▸ Суть задания
Процитируйте исходный отрывок целиком, слово в слово.

▸ Исходный отрывок
# # # # # # #

Было у него и здоровое чувство юмора, и он нередко разыгрывал «старших» товарищей по делегации, например, ссылками на несуществующие тома «Капитала» К.Маркса, а те легко попадались на уловки (поскольку К.Маркса не читали).
Я отвечал за написание официального отчета делегации о поездке и свидетельствую, что Г.Явлинский был одним из тех немногих чиновников, кто сам написал и принес свою часть в отчет (кажется, по вопросу ценообразования). За большинство членов делегации я все написал сам.
Еще один проект этого периода заключался в создании неформальной группы экспертов под эгидой Н.Петракова для разработки пакета документов по акционированию предприятий. В группу вошли я, В.Мащиц (потом министр по делам СНГ) В.Мусатов, печально известный А.Вавилов (тогда что-то вроде помощника Н.Петракова), Л.Григорьев, которого я знал по работе в ИМЭМО.
Мы написали пакет проектов указов общим объемом более 60 страниц, но вскоре стало ясно, что наш труд никогда не будет востребован. Н.Петраков передал пакет А.Яковлеву (я тогда впервые разговаривал с ним), но все там и умерло. Мы лишь опубликовали краткий вариант нашего проекта в виде статьи в «Известиях».

# # # # # # #

▸ Извлечённые сведения
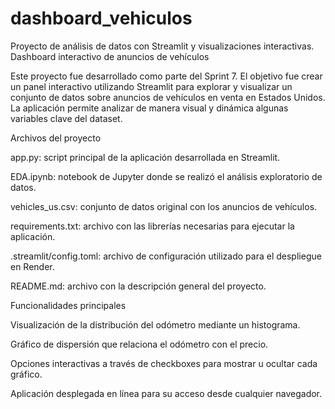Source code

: # dashboard_vehiculos
Proyecto de análisis de datos con Streamlit y visualizaciones interactivas.
Dashboard interactivo de anuncios de vehículos

Este proyecto fue desarrollado como parte del Sprint 7. El objetivo fue crear un panel interactivo utilizando Streamlit para explorar y visualizar un conjunto de datos sobre anuncios de vehículos en venta en Estados Unidos. La aplicación permite analizar de manera visual y dinámica algunas variables clave del dataset.

Archivos del proyecto

app.py: script principal de la aplicación desarrollada en Streamlit.

EDA.ipynb: notebook de Jupyter donde se realizó el análisis exploratorio de datos.

vehicles_us.csv: conjunto de datos original con los anuncios de vehículos.

requirements.txt: archivo con las librerías necesarias para ejecutar la aplicación.

.streamlit/config.toml: archivo de configuración utilizado para el despliegue en Render.

README.md: archivo con la descripción general del proyecto.

Funcionalidades principales

Visualización de la distribución del odómetro mediante un histograma.

Gráfico de dispersión que relaciona el odómetro con el precio.

Opciones interactivas a través de checkboxes para mostrar u ocultar cada gráfico.

Aplicación desplegada en línea para su acceso desde cualquier navegador.

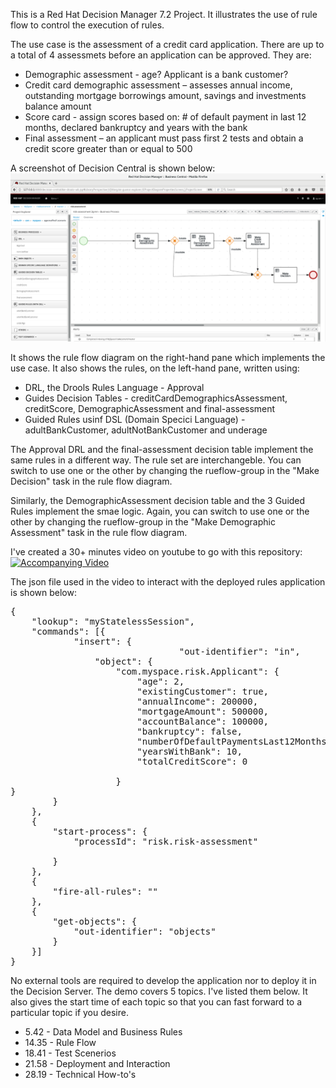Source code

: This is a Red Hat Decision Manager 7.2 Project. It illustrates the use of rule flow to control the execution of rules.

The use case is the assessment of a credit card application. There are up to a total of 4 assessmets before an application can be approved. They are:

* Demographic assessment - age? Applicant is a bank customer?
* Credit card demographic assessment – assesses annual income, outstanding mortgage borrowings amount, savings and investments balance amount
* Score card - assign scores based on: # of default payment in last 12 months, declared bankruptcy and years with the bank
* Final assessment – an applicant must pass first 2 tests and obtain a credit score greater than or equal to 500

A screenshot of Decision Central is shown below:
![decision-central](images/decision-central.png "Decision Central")

It shows the rule flow diagram on the right-hand pane which implements the use case. It also shows the rules, on the left-hand pane, written using:

* DRL, the Drools Rules Language - Approval
* Guides Decision Tables - creditCardDemographicsAssessment, creditScore, DemographicAssessment and final-assessment
* Guided Rules usinf DSL (Domain Specici Language) - adultBankCustomer, adultNotBankCustomer and underage

The Approval DRL and the final-assessment decision table implement the same rules in a different way. The rule set are interchangeble. You can switch to use one or the other by changing the rueflow-group in the "Make Decision" task in the rule flow diagram.

Similarly, the DemographicAssessment decision table and the 3 Guided Rules implement the smae logic. Again, you can switch to use one or the other by changing the rueflow-group in the "Make Demographic Assessment" task in the rule flow diagram.

I've created a 30+ minutes video on youtube to go with this repository:
[![Accompanying Video](http://img.youtube.com/vi/JVVDLGt2jF8/0.jpg)](http://www.youtube.com/watch?v=JVVDLGt2jF8&feature=youtu.be)

The json file used in the video to interact with the deployed rules application is shown below:
<pre>
{
	"lookup": "myStatelessSession",
	"commands": [{
			"insert": {
                                "out-identifier": "in",
				"object": {
					"com.myspace.risk.Applicant": {
						"age": 2,
						"existingCustomer": true,
						"annualIncome": 200000,
						"mortgageAmount": 500000,
						"accountBalance": 100000,
						"bankruptcy": false,
						"numberOfDefaultPaymentsLast12Months": 5,
						"yearsWithBank": 10,
						"totalCreditScore": 0

					}
}
		}
	},
	{
		"start-process": {
			"processId": "risk.risk-assessment"

		}
	},
	{
		"fire-all-rules": ""
	},
	{
		"get-objects": {
			"out-identifier": "objects"
		}
	}]
}
</pre>

No external tools are required to develop the application nor to deploy it in the Decision Server. The demo covers 5 topics. I've listed them below. It also gives the start time of each topic so that you can fast forward to a particular topic if you desire.

*  5.42 - Data Model and Business Rules
* 14.35 - Rule Flow
* 18.41 - Test Scenerios
* 21.58 - Deployment and Interaction
* 28.19 - Technical How-to's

# # # # # # #

▸ Ответ на задание
Было у него и здоровое чувство юмора, и он нередко разыгрывал «старших» товарищей по делегации, например, ссылками на несуществующие тома «Капитала» К.Маркса, а те легко попадались на уловки (поскольку К.Маркса не читали).
Я отвечал за написание официального отчета делегации о поездке и свидетельствую, что Г.Явлинский был одним из тех немногих чиновников, кто сам написал и принес свою часть в отчет (кажется, по вопросу ценообразования). За большинство членов делегации я все написал сам.
Еще один проект этого периода заключался в создании неформальной группы экспертов под эгидой Н.Петракова для разработки пакета документов по акционированию предприятий. В группу вошли я, В.Мащиц (потом министр по делам СНГ) В.Мусатов, печально известный А.Вавилов (тогда что-то вроде помощника Н.Петракова), Л.Григорьев, которого я знал по работе в ИМЭМО.
Мы написали пакет проектов указов общим объемом более 60 страниц, но вскоре стало ясно, что наш труд никогда не будет востребован. Н.Петраков передал пакет А.Яковлеву (я тогда впервые разговаривал с ним), но все там и умерло. Мы лишь опубликовали краткий вариант нашего проекта в виде статьи в «Известиях».